I forced myself to go into claylab this morning and pulled out a couple of sculptures I've been working on, both of which I have been unsettled about, "Heart's Portal to Nature" and "Finding Flow," both of which I've written about here.
Heart's Portal took a turn for the worse as I daubed it with viscous polyurethane. The results were predictable. But I went in earlier this week with a very hard stainless steel brush I'd bought recently. And just brushed away at the surface, creating tiny fissures and in some places pulling away the finish. The result is a smooth, buff finish that I have some pictures of, but I don't want to post surface "moments" just now. They are the least of my problem and I don't want to get hung up on closeups when it's form I'm mostly concerned about.

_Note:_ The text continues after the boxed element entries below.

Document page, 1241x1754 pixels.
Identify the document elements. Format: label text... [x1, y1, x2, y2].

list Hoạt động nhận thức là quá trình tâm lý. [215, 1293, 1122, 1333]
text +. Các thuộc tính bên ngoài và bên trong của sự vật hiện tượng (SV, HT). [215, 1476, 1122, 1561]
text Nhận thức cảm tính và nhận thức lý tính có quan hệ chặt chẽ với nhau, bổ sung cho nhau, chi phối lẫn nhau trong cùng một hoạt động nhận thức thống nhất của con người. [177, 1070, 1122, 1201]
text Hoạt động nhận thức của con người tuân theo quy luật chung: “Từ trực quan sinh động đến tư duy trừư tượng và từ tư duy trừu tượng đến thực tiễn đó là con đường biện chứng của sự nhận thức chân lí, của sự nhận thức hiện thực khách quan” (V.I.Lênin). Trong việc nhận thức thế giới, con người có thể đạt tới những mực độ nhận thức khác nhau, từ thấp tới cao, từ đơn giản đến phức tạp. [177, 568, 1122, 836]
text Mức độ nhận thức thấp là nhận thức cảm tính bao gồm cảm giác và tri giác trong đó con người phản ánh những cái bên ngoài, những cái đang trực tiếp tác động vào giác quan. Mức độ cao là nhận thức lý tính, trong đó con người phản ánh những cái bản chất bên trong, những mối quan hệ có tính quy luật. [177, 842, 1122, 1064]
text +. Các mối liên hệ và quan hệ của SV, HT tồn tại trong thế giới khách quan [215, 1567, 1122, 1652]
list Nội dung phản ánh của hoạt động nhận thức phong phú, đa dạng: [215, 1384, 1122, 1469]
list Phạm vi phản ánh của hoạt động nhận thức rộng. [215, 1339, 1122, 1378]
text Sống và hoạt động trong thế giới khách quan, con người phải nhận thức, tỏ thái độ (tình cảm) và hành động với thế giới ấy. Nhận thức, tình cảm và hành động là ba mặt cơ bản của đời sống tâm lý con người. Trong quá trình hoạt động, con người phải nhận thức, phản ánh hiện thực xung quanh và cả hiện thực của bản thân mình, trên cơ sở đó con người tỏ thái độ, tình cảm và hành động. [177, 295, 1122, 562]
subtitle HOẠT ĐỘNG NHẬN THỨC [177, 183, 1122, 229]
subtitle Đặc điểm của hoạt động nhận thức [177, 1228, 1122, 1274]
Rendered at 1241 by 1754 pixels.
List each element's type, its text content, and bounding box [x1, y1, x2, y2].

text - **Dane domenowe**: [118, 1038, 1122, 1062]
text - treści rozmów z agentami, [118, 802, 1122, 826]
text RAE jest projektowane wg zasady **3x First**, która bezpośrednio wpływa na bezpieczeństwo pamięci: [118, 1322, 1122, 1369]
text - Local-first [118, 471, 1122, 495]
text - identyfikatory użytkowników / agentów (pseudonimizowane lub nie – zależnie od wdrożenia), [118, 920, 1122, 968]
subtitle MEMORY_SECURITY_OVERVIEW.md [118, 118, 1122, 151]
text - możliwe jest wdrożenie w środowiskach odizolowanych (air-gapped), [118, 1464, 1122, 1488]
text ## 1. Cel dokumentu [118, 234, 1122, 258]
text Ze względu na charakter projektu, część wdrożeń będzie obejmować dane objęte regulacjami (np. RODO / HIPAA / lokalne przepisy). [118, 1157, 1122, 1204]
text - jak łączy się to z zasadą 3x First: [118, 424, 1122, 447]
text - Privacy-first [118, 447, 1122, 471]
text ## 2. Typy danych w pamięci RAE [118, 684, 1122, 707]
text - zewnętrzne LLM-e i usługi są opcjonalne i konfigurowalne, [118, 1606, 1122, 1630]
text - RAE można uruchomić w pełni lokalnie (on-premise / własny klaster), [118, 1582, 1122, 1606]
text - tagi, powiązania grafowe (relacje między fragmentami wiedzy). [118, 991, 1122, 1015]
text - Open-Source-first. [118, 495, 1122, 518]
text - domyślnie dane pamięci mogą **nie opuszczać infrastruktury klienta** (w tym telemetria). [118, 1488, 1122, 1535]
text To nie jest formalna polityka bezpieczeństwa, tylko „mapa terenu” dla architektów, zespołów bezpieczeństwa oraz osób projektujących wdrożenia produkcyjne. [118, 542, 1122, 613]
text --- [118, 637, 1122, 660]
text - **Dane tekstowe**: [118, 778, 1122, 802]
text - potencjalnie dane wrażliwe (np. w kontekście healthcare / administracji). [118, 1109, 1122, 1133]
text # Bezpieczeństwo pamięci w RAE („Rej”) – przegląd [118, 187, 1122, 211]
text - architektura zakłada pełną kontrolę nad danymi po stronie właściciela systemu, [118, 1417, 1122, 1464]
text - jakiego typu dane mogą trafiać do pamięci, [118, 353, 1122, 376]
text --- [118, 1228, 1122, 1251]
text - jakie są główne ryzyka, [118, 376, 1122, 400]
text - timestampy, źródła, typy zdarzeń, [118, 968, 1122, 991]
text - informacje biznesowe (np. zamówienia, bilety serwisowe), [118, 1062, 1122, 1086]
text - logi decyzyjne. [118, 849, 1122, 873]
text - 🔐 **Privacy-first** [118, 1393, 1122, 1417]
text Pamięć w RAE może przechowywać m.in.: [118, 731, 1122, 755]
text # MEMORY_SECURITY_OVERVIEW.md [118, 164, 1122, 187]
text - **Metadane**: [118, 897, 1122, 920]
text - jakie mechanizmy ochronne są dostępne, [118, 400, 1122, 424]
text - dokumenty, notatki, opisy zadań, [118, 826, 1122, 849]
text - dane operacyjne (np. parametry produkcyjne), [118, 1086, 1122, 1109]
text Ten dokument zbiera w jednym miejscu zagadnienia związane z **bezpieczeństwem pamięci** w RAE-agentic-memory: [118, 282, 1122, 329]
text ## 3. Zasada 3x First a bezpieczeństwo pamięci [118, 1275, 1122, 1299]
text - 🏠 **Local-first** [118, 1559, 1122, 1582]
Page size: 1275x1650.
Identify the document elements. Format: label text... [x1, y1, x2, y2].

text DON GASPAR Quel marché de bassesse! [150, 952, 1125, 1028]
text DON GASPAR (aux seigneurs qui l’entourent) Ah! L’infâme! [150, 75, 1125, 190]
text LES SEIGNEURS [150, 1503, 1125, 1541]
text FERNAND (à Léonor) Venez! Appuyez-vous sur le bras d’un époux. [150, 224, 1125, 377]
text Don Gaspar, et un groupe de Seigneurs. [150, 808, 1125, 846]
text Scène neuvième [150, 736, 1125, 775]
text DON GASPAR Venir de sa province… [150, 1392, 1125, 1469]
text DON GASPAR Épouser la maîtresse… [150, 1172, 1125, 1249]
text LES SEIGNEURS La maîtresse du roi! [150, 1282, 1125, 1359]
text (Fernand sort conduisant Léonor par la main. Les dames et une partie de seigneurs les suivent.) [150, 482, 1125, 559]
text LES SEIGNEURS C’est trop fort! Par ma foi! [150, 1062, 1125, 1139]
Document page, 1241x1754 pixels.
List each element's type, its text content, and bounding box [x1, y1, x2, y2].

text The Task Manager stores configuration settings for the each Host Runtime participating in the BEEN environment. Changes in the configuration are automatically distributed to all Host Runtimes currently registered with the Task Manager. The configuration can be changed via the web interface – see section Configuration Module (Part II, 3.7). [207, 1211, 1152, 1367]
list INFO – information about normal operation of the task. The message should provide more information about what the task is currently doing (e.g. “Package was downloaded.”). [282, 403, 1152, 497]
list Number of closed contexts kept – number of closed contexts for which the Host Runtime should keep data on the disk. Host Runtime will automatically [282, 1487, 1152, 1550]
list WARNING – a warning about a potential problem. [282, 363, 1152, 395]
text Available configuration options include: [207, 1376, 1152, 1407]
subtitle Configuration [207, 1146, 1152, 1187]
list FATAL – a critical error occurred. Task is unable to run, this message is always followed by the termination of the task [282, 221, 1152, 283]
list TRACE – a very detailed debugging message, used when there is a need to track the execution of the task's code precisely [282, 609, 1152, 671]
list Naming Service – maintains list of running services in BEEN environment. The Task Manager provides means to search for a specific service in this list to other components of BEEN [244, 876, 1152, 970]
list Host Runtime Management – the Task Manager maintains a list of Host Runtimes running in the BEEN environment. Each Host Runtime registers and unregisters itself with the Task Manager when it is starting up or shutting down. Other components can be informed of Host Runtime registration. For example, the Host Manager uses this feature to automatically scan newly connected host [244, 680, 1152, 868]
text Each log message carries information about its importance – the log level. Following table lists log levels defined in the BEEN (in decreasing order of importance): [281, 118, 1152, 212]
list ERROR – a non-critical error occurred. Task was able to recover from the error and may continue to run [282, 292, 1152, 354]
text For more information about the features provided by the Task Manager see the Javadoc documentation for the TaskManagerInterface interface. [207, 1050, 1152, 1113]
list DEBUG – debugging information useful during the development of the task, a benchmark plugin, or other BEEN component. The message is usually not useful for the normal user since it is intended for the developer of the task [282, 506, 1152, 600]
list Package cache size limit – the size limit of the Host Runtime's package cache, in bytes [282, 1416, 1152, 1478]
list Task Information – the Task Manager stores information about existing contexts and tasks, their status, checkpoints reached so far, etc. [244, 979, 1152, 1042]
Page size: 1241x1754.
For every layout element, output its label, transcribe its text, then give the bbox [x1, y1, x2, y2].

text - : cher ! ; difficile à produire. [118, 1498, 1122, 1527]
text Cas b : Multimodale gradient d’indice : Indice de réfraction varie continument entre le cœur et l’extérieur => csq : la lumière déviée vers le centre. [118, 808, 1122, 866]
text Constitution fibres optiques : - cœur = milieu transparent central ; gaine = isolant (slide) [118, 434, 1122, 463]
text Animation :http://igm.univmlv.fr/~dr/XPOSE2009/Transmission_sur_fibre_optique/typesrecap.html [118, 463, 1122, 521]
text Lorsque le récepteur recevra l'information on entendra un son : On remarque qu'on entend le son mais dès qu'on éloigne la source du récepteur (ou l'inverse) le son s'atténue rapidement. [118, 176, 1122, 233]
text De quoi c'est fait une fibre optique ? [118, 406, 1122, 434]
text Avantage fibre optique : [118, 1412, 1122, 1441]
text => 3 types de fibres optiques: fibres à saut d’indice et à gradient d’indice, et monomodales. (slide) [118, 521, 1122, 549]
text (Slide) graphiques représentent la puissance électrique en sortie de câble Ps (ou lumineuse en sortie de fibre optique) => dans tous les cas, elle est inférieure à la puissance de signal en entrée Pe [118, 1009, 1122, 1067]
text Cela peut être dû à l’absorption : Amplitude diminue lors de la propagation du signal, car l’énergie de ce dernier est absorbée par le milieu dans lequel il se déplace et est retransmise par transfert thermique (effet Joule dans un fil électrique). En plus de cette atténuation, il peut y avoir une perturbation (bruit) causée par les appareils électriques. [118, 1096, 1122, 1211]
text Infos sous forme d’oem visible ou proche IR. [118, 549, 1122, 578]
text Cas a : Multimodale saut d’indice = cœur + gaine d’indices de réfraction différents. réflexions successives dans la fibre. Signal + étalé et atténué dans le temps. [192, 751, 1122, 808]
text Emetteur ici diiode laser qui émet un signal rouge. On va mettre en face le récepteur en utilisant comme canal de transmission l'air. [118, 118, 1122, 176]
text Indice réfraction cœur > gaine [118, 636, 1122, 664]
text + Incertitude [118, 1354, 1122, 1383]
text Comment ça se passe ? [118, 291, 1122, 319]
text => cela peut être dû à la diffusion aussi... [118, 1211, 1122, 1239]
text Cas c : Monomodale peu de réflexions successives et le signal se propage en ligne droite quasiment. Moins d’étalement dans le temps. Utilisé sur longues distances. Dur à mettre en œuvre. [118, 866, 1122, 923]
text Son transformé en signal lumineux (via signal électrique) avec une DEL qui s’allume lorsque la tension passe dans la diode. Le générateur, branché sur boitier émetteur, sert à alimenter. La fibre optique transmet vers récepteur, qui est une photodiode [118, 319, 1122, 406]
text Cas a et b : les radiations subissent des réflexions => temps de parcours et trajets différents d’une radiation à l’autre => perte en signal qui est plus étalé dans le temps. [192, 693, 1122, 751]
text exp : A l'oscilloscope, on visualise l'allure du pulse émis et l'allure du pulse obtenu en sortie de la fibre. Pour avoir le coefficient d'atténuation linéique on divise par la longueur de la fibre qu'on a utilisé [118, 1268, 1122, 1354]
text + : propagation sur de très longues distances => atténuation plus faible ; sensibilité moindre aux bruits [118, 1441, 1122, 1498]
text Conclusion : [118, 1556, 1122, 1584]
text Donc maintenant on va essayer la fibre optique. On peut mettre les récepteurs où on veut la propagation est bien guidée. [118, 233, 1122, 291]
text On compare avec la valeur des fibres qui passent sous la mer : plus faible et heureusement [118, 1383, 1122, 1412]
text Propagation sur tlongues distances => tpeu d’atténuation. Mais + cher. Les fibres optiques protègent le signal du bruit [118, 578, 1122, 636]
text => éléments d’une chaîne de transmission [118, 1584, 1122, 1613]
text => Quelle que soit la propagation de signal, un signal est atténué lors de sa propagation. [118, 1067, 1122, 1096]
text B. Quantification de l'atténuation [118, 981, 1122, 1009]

My colleague and friend Danielle Sauve commented the other day that my work is scatalogical but ironically, that I tint it in such unusual light colors. I can see what she means...it's only natural to look at squeezed clay as....something else. But her comment bothered me, not for what she said, but because I've been hoping to put more life into the clay, something that seems to have eluded me.
Until today. I reworked "Finding Flow" by gently applying very thin, very light-colored pastels of blue, yellow, and pink. Then I waxed it and let it dry for a couple of days. Today I went in with my stainless steel brush and worked it over well, trying to highlight the linear aspects and bring it into some sort of unity.
I stopped worrying about how it stood on or with the stand, and placed it the way it seemed most natural. Voila, something worth showing.